:: TEXT TO READ ::
-=-=-=-=-

Shipping prepares for its first dance with carbon trading

Shipping prepares for its first dance with carbon trading

Determining who pays what and where is still causing headaches

29 February 2024 (Lloyd's List) - SHIPPING’S inclusion in the EU Emissions Trading System has the industry grappling with the unfamiliar world of carbon trading — and a niche business is emerging to help it.


Software firms that sprung up to count ships’ carbon emissions, plan smarter voyages and cut fuel costs, are adding ETS compliance tools to their digital dashboards.


Thetius, a maritime tech research firm, said announcements by shipping companies related to “carbon trading” in the past 12 months have increased to 372 from 88 in 2021-2022.


Class societies such as DNV and Lloyd’s Register, big brokers including Clarksons and lines such as Japan’s MOL have offered products to help shipping companies manage their ETS exposure.


Carbon brokers say some shipping companies (usually bigger, but not always) have seen carbon trading as an opportunity; some have had their own trading desks since 2023.


However, hundreds — maybe thousands — of companies are taking their first steps toward compliance and struggling with the change.


The European Commission finally published a list on January 31 of companies that must open maritime operator holding accounts (MOHAs) and in which countries, and gave them 40 days in which to do so. This has left companies scrambling to get their documents in order.

-=-=-=-=-

:: EXERCISE DETAILS ::
Rewrite the shipping article starting with "Software firms that" and going on through "desks since 2023.", renaming "dashboards" as "platforms". The listing that comes next has no connection to the shipping article.

:: SUPPLIED INFORMATION ::
-=-=-=-=-

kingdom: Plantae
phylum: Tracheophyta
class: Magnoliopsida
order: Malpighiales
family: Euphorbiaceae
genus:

-=-=-=-=-

:: RESPONSE ::
Software firms that sprung up to count ships’ carbon emissions, plan smarter voyages and cut fuel costs, are adding ETS compliance tools to their digital platforms.


Thetius, a maritime tech research firm, said announcements by shipping companies related to “carbon trading” in the past 12 months have increased to 372 from 88 in 2021-2022.


Class societies such as DNV and Lloyd’s Register, big brokers including Clarksons and lines such as Japan’s MOL have offered products to help shipping companies manage their ETS exposure.


Carbon brokers say some shipping companies (usually bigger, but not always) have seen carbon trading as an opportunity; some have had their own trading desks since 2023.